DevSecOps Best Practices and Business Value - Part 2
June 25, 2020

Aliaksei Kulik
Exadel

It is important to not only pay attention to product delivery automation and speed but also to add security to software updates, critical system vulnerabilities, and correct system access control, which DevSecOps practices assist with.

Start with DevSecOps Best Practices and Business Value - Part 1

The following are DevSecOps best practices:

Principle of least privilege (PolP)

DevOps teams should always follow the principle of least privilege (PolP). This means if any automated system or account needs to be given privileges by another system, the requesting system should be given only the access that is needed to complete the work. Most requesting systems or teams should never be given full permissions, root, sys admin, or any other role that provides them with much more than is necessary. This is true even if it means that multiple requests will be made later for additional permissions.

Digital signature

A DevSecOps practice should concern itself with security during all steps previously touched by DevOps processes and personnel. Developers who are going to be writing new code, or changing existing code, should be authorized and trusted by the system.

System control versions should not only access authorization functionality, but also digital signature options. Only trusted people with a digital signature may transfer their changes to the code in the master branch. DevSecOps best practices dictate that if a source control system has these digital signature capabilities it should be using them to ensure that the code in the system is only added/modified by a trusted source.

Security tests

During Continuous Integration (CI), security tests can be performed. It is difficult and time consuming to check large code bases manually for security vulnerabilities. Using security testing helps save time and effort.

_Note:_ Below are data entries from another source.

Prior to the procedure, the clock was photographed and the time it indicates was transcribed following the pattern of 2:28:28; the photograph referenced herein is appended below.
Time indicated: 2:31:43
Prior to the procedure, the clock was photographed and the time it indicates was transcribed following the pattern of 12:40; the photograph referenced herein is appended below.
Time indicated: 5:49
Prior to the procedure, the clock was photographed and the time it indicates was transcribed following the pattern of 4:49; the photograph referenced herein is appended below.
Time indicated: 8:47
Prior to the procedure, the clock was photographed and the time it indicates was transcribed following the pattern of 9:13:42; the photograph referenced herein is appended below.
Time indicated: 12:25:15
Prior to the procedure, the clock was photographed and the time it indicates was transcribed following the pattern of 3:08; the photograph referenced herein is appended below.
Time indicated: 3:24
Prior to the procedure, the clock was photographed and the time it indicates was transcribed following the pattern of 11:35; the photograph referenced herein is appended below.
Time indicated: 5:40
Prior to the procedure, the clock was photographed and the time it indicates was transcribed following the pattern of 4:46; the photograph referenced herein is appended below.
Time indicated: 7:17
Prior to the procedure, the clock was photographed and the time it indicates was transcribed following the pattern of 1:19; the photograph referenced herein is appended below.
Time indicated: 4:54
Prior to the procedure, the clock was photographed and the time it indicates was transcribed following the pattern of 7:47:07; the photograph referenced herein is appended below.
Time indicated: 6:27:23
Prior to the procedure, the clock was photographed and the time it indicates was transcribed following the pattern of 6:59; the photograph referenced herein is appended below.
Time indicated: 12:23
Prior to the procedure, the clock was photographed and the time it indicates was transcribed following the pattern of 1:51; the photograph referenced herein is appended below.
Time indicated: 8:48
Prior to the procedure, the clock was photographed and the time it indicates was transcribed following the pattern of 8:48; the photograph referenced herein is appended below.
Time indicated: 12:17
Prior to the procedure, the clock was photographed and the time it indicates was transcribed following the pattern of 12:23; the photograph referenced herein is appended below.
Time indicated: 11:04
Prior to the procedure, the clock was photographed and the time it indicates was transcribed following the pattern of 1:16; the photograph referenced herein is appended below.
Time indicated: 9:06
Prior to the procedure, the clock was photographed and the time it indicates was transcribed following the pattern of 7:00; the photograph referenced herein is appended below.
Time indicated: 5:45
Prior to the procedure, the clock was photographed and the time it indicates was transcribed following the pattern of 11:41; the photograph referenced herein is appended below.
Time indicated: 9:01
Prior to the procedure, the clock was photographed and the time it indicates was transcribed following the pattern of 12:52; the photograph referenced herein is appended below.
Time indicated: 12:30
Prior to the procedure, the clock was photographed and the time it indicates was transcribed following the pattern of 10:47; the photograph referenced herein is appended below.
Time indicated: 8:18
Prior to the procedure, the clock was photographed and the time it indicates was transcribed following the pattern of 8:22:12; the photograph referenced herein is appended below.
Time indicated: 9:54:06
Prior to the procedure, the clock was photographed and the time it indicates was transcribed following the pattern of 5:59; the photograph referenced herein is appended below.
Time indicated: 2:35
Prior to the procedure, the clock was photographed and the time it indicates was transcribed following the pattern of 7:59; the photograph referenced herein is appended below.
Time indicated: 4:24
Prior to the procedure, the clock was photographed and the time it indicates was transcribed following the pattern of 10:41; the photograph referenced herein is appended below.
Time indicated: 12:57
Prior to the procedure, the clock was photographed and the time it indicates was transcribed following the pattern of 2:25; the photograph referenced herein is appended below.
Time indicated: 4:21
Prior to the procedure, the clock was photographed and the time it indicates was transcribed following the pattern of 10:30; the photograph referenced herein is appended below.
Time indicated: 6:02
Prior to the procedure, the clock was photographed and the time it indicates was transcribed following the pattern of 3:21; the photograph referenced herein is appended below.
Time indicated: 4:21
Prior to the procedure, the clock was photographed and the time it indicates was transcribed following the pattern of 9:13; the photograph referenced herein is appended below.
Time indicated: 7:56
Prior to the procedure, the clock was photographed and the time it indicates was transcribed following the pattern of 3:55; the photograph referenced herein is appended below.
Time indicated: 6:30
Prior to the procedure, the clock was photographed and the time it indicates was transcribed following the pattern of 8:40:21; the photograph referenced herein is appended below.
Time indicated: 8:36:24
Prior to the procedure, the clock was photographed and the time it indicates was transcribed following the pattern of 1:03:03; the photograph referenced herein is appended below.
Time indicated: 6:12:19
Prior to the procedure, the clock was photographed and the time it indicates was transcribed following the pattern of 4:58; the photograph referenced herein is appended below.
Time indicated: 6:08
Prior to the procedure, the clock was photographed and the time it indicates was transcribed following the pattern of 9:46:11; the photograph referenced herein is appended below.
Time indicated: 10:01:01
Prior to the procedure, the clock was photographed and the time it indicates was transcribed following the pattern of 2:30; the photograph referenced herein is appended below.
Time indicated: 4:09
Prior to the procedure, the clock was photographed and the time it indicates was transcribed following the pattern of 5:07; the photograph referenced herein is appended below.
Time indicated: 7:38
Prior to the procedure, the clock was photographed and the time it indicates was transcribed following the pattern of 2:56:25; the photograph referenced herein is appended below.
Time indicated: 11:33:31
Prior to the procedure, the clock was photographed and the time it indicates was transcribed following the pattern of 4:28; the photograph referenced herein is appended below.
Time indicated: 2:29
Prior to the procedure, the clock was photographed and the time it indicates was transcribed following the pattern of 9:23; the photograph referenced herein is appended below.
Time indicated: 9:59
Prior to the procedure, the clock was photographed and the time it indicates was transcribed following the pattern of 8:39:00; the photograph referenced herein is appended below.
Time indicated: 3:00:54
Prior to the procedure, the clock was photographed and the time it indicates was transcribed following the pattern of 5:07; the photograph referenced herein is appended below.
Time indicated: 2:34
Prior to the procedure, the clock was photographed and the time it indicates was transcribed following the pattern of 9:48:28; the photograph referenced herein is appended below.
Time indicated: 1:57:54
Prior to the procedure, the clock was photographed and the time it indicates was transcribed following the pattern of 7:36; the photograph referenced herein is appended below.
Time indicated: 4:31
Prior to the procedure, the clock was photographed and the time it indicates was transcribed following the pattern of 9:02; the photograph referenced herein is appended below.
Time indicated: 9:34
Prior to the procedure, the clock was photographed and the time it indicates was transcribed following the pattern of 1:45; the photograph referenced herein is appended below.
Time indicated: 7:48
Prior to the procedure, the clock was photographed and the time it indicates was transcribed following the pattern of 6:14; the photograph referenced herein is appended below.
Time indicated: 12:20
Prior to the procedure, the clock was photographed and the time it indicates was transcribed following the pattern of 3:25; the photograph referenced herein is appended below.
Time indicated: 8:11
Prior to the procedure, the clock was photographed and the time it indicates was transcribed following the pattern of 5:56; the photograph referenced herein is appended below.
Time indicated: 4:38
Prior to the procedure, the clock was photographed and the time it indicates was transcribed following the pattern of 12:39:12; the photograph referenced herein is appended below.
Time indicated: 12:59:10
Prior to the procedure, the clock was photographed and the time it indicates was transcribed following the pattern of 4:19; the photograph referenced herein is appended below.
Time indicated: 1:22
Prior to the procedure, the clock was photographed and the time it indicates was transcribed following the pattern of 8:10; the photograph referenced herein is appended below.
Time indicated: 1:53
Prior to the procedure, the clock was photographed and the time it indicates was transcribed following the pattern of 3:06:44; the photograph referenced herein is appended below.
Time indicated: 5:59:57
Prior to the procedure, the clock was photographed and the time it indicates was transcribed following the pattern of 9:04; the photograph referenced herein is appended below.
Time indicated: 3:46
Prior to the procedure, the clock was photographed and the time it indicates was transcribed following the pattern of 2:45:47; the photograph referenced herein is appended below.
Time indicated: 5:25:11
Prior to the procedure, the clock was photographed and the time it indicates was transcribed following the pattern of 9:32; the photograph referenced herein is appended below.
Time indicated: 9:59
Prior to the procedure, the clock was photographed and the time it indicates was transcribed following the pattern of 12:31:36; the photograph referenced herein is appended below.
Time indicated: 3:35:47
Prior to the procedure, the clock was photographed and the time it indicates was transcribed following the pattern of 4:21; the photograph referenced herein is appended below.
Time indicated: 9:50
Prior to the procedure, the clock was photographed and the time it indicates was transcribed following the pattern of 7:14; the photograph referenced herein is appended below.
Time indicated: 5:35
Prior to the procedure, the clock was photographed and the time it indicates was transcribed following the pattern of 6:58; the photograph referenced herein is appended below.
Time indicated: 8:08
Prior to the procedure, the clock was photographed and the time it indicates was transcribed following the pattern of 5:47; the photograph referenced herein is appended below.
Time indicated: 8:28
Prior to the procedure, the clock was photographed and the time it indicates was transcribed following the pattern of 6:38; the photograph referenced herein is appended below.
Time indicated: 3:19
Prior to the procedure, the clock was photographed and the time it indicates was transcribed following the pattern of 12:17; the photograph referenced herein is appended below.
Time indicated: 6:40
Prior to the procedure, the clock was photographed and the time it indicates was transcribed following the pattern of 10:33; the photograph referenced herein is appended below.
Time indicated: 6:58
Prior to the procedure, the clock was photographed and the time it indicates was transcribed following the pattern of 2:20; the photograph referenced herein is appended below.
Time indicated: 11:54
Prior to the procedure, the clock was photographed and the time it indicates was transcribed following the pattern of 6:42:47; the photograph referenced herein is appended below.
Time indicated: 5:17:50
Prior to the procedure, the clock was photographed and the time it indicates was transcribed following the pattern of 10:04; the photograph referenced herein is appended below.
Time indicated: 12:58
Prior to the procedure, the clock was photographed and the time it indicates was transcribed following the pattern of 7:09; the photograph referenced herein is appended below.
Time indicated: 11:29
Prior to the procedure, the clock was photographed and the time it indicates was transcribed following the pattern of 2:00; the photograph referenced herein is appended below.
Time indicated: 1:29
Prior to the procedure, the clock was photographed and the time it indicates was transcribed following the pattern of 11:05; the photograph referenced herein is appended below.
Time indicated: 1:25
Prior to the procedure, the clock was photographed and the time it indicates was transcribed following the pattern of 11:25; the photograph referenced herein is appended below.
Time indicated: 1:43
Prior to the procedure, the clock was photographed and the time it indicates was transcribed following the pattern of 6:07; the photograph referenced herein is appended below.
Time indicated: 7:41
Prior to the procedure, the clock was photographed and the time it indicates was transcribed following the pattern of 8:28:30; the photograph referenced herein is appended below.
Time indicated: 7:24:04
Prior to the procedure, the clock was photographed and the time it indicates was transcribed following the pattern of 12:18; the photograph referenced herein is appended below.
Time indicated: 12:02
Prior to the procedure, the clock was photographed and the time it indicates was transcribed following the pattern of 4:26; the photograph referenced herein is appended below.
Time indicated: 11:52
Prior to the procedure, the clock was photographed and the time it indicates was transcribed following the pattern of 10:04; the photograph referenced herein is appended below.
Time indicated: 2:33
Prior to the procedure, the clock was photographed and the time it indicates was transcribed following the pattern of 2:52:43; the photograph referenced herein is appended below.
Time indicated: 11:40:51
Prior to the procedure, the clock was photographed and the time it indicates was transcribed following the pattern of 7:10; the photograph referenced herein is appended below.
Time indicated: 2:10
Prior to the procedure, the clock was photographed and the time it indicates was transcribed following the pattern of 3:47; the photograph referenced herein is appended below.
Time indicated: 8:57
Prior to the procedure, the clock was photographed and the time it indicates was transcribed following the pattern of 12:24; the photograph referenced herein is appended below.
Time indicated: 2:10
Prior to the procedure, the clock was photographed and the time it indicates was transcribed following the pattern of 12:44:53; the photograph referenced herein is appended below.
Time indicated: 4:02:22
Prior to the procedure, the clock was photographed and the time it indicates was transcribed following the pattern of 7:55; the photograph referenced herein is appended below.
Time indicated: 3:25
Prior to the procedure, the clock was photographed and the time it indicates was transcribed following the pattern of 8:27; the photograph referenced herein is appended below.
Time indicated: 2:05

As it's often impractical to check the entire code security manually, especially when it comes to code built for enterprise products, there are systems for such security tests that help save DevOps teams' time and effort. Both static application security testing (SAST) and dynamic application security testing (DAST) can be performed as part of the CI workflow. SAST examines the codebase for vulnerabilities by peering into the code itself and looking for problems such as SQL injection. DAST requires a running version of the product and it is tested by attacking the working system and making sure it isn't vulnerable.

Detecting Common Vulnerabilities and Exposures (CVE)

There are several organizations whose products help to make sure that code or containers are secure, preventing common vulnerabilities and exposures. There are also non-commercial organizations, such as the Center for Internet Security (CIS), that provide security benchmarks for free with detailed installation descriptions and instructions. This helps teams to check the system's security level, understand common vulnerabilities and exposures of configuration and conduct semi-automated or automated testing.

There are also algorithms and tools that allow teams to initially define the security logic within the code. Such process is known as Threat Modelling, the main idea of which is to architect a safe application solution from scratch and analyze all possible vulnerabilities methods for existing applications.

Open source applications like OWASP Threat Dragon or Seasponge may help. There are also third-party products that allow developers to securely save and retrieve passwords, allowing teams to outsource password security and maintenance to specialist providers.

Monitoring

Once a product's code has been placed in source control and deployed, the system needs to be monitored.

It is important to distinguish between traditional infrastructure and system monitoring (even smart monitoring) and security monitoring.

Security monitoring needs to fill two key roles:

1. If a system is under attack, it should provide information about the entry point and escalation process for all affected systems

Various software or hardware solutions provide information on penetration. If network penetration has occurred, then this problem is usually solved by the IDS/IPS system, which allows for the detection of an attempt to penetrate and further spread along the internal perimeter of the network.

Systems based on the analysis of events from the host system allow teams to identify clearly prohibited actions, for example, executing a process from root, or repeated attempts to enter a password, check the availability of network ports and attempt to communicate over prohibited ports and protocols. All of this data allows teams to analyze and identify the entry point and escalation process.

For cloud native solutions and organizations there are mechanisms which are ready for collection and analysis. For example, there are Cloudtrail, Cloudwatch, Lambda and other services for AWS that allow you to implement a range of security tasks or serve as mechanisms in the process of ensuring information security.

2. Monitoring abnormal behavior

To monitor abnormal behavior, it is critical to know the system's normal state in order to make rules which will detect any unusual cases. The reporting here will allow the DevSecOps team and developers to take appropriate actions (modify existing rules or write new ones) to avoid future attacks.

Let's look at an example of a database inside Kubernetes when there is an attempt to gain access. When this happens, create a rule: send a notification when there are more than 30 attempts per one minute to gain access, which means that normal behavior, or "white list," will include less than 30 attempts per minute. A DevOps team member can build a middleware service that will accept all incoming communication from the application and check the status of the Database. A SecOps team member can create a "white list" with allowed applications, verifying a hash sum Docker container and is the last person who pushes a container to a registry, plus adding a secure transport layer and a certification authentication between all applications.

Finally, a DevSecOps member may use all the approaches mentioned above and automate the process by creating security rules and one authorization service.